- What is being asked
Your job is to set down the listing again exactly as it stands.

- Source records
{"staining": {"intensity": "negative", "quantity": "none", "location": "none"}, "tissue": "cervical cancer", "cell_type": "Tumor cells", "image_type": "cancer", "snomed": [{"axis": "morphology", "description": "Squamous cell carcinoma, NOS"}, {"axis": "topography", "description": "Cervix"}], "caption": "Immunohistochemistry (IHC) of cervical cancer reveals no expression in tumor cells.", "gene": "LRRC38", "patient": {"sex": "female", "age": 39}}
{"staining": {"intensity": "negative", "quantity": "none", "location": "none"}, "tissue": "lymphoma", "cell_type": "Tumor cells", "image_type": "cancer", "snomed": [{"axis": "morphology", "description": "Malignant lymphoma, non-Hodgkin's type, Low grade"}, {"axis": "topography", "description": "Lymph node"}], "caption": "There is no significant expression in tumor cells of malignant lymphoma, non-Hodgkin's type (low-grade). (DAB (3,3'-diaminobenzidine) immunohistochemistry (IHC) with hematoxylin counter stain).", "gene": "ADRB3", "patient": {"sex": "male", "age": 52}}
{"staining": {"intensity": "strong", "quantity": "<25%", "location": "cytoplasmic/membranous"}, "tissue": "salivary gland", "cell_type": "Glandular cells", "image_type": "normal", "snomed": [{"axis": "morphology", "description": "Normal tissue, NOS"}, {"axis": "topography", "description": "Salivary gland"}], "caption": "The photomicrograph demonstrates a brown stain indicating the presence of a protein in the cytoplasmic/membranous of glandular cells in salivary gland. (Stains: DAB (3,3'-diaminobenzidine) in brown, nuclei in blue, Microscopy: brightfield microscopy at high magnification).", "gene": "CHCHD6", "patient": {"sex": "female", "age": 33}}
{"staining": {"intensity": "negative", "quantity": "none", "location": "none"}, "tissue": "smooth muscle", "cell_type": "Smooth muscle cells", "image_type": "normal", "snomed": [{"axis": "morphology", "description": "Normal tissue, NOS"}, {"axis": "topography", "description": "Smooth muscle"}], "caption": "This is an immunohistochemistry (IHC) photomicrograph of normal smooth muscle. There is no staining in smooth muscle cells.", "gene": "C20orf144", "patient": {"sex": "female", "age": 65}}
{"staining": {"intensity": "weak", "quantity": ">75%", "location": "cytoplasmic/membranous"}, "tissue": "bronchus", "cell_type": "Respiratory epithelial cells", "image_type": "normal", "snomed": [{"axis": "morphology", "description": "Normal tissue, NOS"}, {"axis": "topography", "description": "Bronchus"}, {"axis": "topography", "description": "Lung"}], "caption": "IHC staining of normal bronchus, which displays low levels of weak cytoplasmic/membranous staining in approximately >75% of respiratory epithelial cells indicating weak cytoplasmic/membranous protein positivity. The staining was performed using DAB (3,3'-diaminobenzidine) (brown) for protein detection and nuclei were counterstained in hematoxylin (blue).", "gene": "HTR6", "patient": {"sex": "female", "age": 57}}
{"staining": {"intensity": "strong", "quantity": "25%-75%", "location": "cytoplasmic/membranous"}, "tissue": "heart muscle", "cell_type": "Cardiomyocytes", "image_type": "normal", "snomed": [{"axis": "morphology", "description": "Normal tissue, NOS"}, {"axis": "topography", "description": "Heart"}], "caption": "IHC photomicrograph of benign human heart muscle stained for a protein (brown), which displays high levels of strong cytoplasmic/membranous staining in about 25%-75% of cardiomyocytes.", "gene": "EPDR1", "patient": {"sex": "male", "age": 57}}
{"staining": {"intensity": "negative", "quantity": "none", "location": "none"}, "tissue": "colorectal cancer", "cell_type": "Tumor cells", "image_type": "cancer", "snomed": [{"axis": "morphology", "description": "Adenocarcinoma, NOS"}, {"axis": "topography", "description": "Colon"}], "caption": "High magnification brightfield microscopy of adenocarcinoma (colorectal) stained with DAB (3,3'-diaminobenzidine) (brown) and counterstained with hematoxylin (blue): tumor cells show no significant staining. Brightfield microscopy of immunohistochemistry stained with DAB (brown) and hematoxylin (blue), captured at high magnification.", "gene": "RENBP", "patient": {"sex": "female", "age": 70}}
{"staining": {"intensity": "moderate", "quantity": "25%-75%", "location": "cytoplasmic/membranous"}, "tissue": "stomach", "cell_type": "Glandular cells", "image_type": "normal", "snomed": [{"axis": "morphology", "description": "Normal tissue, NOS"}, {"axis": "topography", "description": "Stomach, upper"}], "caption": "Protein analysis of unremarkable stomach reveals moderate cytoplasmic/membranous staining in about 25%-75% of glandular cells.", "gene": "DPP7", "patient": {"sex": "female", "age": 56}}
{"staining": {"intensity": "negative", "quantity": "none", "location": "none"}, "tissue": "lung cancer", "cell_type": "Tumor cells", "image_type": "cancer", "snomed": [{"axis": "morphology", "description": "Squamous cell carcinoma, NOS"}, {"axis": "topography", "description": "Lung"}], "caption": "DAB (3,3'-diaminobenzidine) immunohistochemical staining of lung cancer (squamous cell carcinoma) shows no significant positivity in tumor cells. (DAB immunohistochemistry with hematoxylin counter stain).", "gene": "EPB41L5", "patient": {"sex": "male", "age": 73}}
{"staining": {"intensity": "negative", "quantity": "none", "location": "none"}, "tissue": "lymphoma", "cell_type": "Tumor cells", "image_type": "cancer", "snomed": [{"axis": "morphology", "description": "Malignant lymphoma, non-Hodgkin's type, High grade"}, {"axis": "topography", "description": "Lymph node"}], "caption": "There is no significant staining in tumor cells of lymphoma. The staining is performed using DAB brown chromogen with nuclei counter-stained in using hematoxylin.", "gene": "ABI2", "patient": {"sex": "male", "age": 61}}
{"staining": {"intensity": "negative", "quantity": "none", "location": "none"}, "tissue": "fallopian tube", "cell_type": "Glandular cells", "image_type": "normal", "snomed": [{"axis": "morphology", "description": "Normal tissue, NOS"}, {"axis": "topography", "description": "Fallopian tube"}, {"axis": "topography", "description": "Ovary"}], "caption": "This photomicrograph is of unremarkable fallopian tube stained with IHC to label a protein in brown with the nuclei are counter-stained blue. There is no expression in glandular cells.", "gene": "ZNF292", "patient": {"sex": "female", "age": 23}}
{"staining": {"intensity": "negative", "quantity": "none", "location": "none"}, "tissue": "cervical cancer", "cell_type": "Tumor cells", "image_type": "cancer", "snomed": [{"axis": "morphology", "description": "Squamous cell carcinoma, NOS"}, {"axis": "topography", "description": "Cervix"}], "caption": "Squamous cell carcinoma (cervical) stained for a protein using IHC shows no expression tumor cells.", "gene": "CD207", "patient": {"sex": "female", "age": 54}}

- Output for this exercise
{"staining": {"intensity": "negative", "quantity": "none", "location": "none"}, "tissue": "cervical cancer", "cell_type": "Tumor cells", "image_type": "cancer", "snomed": [{"axis": "morphology", "description": "Squamous cell carcinoma, NOS"}, {"axis": "topography", "description": "Cervix"}], "caption": "Immunohistochemistry (IHC) of cervical cancer reveals no expression in tumor cells.", "gene": "LRRC38", "patient": {"sex": "female", "age": 39}}
{"staining": {"intensity": "negative", "quantity": "none", "location": "none"}, "tissue": "lymphoma", "cell_type": "Tumor cells", "image_type": "cancer", "snomed": [{"axis": "morphology", "description": "Malignant lymphoma, non-Hodgkin's type, Low grade"}, {"axis": "topography", "description": "Lymph node"}], "caption": "There is no significant expression in tumor cells of malignant lymphoma, non-Hodgkin's type (low-grade). (DAB (3,3'-diaminobenzidine) immunohistochemistry (IHC) with hematoxylin counter stain).", "gene": "ADRB3", "patient": {"sex": "male", "age": 52}}
{"staining": {"intensity": "strong", "quantity": "<25%", "location": "cytoplasmic/membranous"}, "tissue": "salivary gland", "cell_type": "Glandular cells", "image_type": "normal", "snomed": [{"axis": "morphology", "description": "Normal tissue, NOS"}, {"axis": "topography", "description": "Salivary gland"}], "caption": "The photomicrograph demonstrates a brown stain indicating the presence of a protein in the cytoplasmic/membranous of glandular cells in salivary gland. (Stains: DAB (3,3'-diaminobenzidine) in brown, nuclei in blue, Microscopy: brightfield microscopy at high magnification).", "gene": "CHCHD6", "patient": {"sex": "female", "age": 33}}
{"staining": {"intensity": "negative", "quantity": "none", "location": "none"}, "tissue": "smooth muscle", "cell_type": "Smooth muscle cells", "image_type": "normal", "snomed": [{"axis": "morphology", "description": "Normal tissue, NOS"}, {"axis": "topography", "description": "Smooth muscle"}], "caption": "This is an immunohistochemistry (IHC) photomicrograph of normal smooth muscle. There is no staining in smooth muscle cells.", "gene": "C20orf144", "patient": {"sex": "female", "age": 65}}
{"staining": {"intensity": "weak", "quantity": ">75%", "location": "cytoplasmic/membranous"}, "tissue": "bronchus", "cell_type": "Respiratory epithelial cells", "image_type": "normal", "snomed": [{"axis": "morphology", "description": "Normal tissue, NOS"}, {"axis": "topography", "description": "Bronchus"}, {"axis": "topography", "description": "Lung"}], "caption": "IHC staining of normal bronchus, which displays low levels of weak cytoplasmic/membranous staining in approximately >75% of respiratory epithelial cells indicating weak cytoplasmic/membranous protein positivity. The staining was performed using DAB (3,3'-diaminobenzidine) (brown) for protein detection and nuclei were counterstained in hematoxylin (blue).", "gene": "HTR6", "patient": {"sex": "female", "age": 57}}
{"staining": {"intensity": "strong", "quantity": "25%-75%", "location": "cytoplasmic/membranous"}, "tissue": "heart muscle", "cell_type": "Cardiomyocytes", "image_type": "normal", "snomed": [{"axis": "morphology", "description": "Normal tissue, NOS"}, {"axis": "topography", "description": "Heart"}], "caption": "IHC photomicrograph of benign human heart muscle stained for a protein (brown), which displays high levels of strong cytoplasmic/membranous staining in about 25%-75% of cardiomyocytes.", "gene": "EPDR1", "patient": {"sex": "male", "age": 57}}
{"staining": {"intensity": "negative", "quantity": "none", "location": "none"}, "tissue": "colorectal cancer", "cell_type": "Tumor cells", "image_type": "cancer", "snomed": [{"axis": "morphology", "description": "Adenocarcinoma, NOS"}, {"axis": "topography", "description": "Colon"}], "caption": "High magnification brightfield microscopy of adenocarcinoma (colorectal) stained with DAB (3,3'-diaminobenzidine) (brown) and counterstained with hematoxylin (blue): tumor cells show no significant staining. Brightfield microscopy of immunohistochemistry stained with DAB (brown) and hematoxylin (blue), captured at high magnification.", "gene": "RENBP", "patient": {"sex": "female", "age": 70}}
{"staining": {"intensity": "moderate", "quantity": "25%-75%", "location": "cytoplasmic/membranous"}, "tissue": "stomach", "cell_type": "Glandular cells", "image_type": "normal", "snomed": [{"axis": "morphology", "description": "Normal tissue, NOS"}, {"axis": "topography", "description": "Stomach, upper"}], "caption": "Protein analysis of unremarkable stomach reveals moderate cytoplasmic/membranous staining in about 25%-75% of glandular cells.", "gene": "DPP7", "patient": {"sex": "female", "age": 56}}
{"staining": {"intensity": "negative", "quantity": "none", "location": "none"}, "tissue": "lung cancer", "cell_type": "Tumor cells", "image_type": "cancer", "snomed": [{"axis": "morphology", "description": "Squamous cell carcinoma, NOS"}, {"axis": "topography", "description": "Lung"}], "caption": "DAB (3,3'-diaminobenzidine) immunohistochemical staining of lung cancer (squamous cell carcinoma) shows no significant positivity in tumor cells. (DAB immunohistochemistry with hematoxylin counter stain).", "gene": "EPB41L5", "patient": {"sex": "male", "age": 73}}
{"staining": {"intensity": "negative", "quantity": "none", "location": "none"}, "tissue": "lymphoma", "cell_type": "Tumor cells", "image_type": "cancer", "snomed": [{"axis": "morphology", "description": "Malignant lymphoma, non-Hodgkin's type, High grade"}, {"axis": "topography", "description": "Lymph node"}], "caption": "There is no significant staining in tumor cells of lymphoma. The staining is performed using DAB brown chromogen with nuclei counter-stained in using hematoxylin.", "gene": "ABI2", "patient": {"sex": "male", "age": 61}}
{"staining": {"intensity": "negative", "quantity": "none", "location": "none"}, "tissue": "fallopian tube", "cell_type": "Glandular cells", "image_type": "normal", "snomed": [{"axis": "morphology", "description": "Normal tissue, NOS"}, {"axis": "topography", "description": "Fallopian tube"}, {"axis": "topography", "description": "Ovary"}], "caption": "This photomicrograph is of unremarkable fallopian tube stained with IHC to label a protein in brown with the nuclei are counter-stained blue. There is no expression in glandular cells.", "gene": "ZNF292", "patient": {"sex": "female", "age": 23}}
{"staining": {"intensity": "negative", "quantity": "none", "location": "none"}, "tissue": "cervical cancer", "cell_type": "Tumor cells", "image_type": "cancer", "snomed": [{"axis": "morphology", "description": "Squamous cell carcinoma, NOS"}, {"axis": "topography", "description": "Cervix"}], "caption": "Squamous cell carcinoma (cervical) stained for a protein using IHC shows no expression tumor cells.", "gene": "CD207", "patient": {"sex": "female", "age": 54}}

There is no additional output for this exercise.